Larissa Kwong AbaziaHome carries a significant meaning for all people. It is often the place that we go to when we need comfort, familiarity, security and love. As an Asian-American woman, I have numerous stories of struggling with its meaning for myself. Perhaps this is because I have never felt quite at home in my own skin. I can’t easily struggle with who I am as a person because it isn’t just internal reflection of who I believe and know I am, but involves outside forces that are out of my control.
I will inevitably be asked, “No, where are you really from?” or “What are you?” or “Oh, so where are your parents from?” And questions like these will almost always be followed by, “Do you speak Chinese?” You would think that, by now, I would be comfortable answering these questions because they happen sometimes on a daily basis. But there always seems to be an apologetic undertone in my voice, as if I am ashamed of who I am because I have never been to China and don’t speak more than five words of Cantonese. “Well, you should learn,” they say to me with a smile. No matter where we go as Asian Americans, our outward appearances give others the sense that we are foreigners, perpetual foreigners in America, whether we are first or fifth generation in America.
Last year the REYWT Core Team had the pleasure of meeting with Unzu Lee for a bible study based on the Asian-American woman’s primer, Coming Home: Asian American Women Doing Theology. She began our conversation with readings from the beginning of Moses’ life in Egypt. Moses was saved twice as a young child. First, he escaped Pharaoh’s decree to kill all the male Hebrew babies by being hidden by his mother. Secondly, he was taken from the river by Pharaoh’s daughter who raised him as her own. But because of these turns in his life, Moses lived in a borderland of his own: he was neither at the center of society as an Egyptian nor at the margins alongside “his kinsfolk,” the Hebrews. We can see that home was a mixture of an unsettling, in-between existence for this young man.

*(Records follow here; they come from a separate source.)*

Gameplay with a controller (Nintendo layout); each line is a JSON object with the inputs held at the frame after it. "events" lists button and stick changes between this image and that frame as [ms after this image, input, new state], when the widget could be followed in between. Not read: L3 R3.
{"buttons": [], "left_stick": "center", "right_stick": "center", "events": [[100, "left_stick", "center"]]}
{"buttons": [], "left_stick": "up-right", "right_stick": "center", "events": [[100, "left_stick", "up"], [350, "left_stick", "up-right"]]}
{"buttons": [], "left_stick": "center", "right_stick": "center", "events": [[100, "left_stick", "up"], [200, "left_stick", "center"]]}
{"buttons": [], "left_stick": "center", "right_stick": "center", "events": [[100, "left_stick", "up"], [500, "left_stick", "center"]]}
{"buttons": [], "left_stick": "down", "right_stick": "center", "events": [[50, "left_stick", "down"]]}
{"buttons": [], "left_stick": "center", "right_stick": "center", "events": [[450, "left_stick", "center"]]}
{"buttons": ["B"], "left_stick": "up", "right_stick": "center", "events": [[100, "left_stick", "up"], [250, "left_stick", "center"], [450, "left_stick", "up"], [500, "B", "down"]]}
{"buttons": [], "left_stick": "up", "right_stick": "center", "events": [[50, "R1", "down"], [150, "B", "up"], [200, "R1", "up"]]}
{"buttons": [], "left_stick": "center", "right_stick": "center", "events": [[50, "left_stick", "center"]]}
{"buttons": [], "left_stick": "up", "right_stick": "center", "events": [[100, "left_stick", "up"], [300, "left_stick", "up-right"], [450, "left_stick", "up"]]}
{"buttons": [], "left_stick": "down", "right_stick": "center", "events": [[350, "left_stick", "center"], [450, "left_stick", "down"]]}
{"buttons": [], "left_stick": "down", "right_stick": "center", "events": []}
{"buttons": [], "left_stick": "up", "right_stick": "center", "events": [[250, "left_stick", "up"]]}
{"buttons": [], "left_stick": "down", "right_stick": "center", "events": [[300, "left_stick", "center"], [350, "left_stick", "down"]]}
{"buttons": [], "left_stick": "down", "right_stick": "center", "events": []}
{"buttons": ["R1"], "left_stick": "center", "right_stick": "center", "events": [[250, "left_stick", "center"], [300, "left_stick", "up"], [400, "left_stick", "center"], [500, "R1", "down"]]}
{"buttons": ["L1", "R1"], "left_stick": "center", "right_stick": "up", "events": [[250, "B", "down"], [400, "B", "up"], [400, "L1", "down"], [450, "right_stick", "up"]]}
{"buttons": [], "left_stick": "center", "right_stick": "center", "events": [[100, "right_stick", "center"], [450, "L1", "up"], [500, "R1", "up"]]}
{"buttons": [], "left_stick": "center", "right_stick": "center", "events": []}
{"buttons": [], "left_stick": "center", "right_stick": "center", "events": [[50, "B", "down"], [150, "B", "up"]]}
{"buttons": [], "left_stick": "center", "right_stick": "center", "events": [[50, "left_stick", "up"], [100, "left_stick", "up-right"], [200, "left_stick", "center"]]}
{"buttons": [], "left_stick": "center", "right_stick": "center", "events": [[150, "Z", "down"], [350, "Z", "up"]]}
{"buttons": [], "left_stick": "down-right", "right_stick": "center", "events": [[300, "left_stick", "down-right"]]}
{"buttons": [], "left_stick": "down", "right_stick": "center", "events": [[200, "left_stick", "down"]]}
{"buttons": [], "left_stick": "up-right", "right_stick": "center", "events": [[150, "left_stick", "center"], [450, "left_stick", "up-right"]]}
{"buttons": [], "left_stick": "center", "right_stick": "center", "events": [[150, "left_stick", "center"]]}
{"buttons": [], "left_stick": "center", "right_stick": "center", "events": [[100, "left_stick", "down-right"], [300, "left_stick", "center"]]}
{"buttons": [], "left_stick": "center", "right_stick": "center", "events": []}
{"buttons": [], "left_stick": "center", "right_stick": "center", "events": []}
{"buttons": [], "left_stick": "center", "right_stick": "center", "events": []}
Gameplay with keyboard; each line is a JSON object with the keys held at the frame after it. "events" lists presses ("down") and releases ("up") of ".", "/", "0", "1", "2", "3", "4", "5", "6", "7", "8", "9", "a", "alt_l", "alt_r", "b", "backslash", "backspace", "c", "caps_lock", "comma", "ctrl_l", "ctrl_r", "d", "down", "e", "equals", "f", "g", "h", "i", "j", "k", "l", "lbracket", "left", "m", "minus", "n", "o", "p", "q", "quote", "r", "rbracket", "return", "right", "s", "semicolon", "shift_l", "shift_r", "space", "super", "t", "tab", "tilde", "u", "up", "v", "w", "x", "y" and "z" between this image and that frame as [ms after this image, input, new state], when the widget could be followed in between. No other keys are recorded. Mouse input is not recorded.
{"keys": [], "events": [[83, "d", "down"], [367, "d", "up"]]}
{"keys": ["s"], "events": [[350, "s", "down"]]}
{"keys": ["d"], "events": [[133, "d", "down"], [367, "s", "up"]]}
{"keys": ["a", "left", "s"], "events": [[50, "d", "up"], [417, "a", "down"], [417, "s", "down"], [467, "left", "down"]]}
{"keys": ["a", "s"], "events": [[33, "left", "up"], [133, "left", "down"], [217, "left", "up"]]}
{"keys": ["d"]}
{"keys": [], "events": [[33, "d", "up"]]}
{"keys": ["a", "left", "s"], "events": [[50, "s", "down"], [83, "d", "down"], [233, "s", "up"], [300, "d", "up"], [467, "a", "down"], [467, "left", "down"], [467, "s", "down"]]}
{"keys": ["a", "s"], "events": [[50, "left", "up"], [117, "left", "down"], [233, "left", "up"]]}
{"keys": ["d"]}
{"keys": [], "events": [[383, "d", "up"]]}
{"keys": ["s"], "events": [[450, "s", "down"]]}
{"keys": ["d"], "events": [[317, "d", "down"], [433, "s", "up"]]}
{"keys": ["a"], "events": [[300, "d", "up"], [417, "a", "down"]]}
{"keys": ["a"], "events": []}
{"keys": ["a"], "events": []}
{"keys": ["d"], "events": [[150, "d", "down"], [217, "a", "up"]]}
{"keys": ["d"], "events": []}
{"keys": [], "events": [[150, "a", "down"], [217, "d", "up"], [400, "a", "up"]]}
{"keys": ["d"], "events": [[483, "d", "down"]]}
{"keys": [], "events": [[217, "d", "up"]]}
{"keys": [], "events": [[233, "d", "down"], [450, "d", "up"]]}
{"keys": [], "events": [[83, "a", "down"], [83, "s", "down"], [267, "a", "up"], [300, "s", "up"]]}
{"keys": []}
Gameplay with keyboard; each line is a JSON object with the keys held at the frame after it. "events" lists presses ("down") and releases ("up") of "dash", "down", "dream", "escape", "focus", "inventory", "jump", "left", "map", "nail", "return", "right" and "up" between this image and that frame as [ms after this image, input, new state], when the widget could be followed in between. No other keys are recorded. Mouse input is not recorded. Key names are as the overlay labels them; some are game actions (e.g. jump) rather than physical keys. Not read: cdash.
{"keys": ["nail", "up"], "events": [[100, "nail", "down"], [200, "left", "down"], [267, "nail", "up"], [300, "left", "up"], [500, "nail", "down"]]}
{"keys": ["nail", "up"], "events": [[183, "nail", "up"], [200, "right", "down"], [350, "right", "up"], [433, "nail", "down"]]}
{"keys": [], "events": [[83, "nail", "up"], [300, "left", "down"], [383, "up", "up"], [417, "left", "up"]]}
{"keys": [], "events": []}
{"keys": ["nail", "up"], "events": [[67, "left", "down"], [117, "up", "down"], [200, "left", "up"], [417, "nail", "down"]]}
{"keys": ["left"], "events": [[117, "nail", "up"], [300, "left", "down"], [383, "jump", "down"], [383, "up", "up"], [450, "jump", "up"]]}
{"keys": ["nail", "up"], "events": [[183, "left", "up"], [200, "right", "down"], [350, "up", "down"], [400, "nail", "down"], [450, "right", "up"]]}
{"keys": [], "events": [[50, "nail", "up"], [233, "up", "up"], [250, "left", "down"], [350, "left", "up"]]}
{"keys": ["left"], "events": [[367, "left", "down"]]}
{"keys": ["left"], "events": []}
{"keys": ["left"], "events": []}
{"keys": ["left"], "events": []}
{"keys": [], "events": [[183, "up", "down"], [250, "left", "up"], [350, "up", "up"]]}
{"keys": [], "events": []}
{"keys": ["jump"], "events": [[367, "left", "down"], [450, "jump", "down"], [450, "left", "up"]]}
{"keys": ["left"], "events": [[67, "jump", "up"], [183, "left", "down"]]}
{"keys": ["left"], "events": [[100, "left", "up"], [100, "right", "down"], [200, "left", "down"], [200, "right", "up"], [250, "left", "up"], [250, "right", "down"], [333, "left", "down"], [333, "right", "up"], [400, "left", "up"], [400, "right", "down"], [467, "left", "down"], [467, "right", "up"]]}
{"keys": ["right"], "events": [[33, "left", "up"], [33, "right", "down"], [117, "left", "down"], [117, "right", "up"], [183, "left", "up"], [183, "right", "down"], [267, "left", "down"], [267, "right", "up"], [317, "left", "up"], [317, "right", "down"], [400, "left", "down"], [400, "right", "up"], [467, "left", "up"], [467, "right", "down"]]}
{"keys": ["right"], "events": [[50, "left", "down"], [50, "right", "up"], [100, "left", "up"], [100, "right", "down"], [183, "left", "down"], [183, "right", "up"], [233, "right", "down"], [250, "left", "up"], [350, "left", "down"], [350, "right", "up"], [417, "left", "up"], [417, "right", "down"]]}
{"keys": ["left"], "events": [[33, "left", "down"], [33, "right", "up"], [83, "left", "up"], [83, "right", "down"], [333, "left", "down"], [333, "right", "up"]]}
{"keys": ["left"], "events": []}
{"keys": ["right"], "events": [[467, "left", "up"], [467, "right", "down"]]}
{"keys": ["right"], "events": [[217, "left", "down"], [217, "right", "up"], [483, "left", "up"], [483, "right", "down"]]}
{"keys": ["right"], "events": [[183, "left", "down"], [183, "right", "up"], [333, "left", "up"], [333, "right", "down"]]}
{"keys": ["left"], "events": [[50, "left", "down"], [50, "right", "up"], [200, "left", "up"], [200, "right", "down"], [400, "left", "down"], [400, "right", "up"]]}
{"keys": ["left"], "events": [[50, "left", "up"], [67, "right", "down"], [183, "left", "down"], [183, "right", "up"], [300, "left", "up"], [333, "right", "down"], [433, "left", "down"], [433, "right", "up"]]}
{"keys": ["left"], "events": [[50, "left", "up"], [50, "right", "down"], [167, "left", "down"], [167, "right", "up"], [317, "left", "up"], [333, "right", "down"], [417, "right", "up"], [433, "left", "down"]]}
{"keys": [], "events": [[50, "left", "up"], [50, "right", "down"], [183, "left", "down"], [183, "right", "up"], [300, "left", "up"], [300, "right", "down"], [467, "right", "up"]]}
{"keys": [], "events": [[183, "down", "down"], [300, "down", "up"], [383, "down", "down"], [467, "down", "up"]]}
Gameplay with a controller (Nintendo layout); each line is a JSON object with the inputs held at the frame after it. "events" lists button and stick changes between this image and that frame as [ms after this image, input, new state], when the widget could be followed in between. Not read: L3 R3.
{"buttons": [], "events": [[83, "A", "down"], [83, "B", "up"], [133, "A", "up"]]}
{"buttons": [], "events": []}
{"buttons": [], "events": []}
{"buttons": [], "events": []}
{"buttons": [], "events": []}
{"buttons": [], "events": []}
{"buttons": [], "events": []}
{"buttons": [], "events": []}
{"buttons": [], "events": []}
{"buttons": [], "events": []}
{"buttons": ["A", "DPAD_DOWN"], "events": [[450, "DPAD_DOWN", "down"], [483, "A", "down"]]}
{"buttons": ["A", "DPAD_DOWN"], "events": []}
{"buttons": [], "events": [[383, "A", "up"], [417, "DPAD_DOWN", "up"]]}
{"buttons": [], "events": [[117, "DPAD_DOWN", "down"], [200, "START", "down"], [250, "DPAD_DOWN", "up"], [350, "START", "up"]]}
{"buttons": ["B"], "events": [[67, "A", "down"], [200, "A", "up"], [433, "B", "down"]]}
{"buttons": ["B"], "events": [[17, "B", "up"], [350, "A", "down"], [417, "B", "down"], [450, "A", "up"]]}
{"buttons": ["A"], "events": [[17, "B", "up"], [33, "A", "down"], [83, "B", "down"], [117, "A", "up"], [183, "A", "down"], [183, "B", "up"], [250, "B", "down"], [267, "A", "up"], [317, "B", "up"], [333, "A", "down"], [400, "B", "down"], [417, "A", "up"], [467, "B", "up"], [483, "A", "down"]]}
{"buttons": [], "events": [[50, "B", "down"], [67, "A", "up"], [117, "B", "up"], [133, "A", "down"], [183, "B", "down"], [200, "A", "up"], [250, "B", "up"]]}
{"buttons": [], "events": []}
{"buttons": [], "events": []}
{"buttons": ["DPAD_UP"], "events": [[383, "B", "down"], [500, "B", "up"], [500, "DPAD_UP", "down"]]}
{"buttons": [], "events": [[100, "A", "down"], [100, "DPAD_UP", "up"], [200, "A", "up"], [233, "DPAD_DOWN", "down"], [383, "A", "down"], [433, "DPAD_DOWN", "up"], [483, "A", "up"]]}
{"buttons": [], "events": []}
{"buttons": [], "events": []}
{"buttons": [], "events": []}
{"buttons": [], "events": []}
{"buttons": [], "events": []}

But Unzu soon shared that what once was a problem became an asset to our young hero in 3:1-12. While tending to Jethro’s flock, the voice of God comes in a burning bush to acknowledge the suffering of the Israelites and calls Moses to deliver them from the hands of Pharaoh. What a call! Moses is not so certain he is the right man for the job, but despite all of his arguments, God names him to bring freedom to the people. This young man who came from a “problem” origin was now able to use his subversive power, the inability to be placed in a box or defined by any category, to save the Hebrew people from captivity in Egypt. From his point of “inbetweenness,” Moses is able to embrace a both/and existence and save his people from the powerful hands of Pharaoh.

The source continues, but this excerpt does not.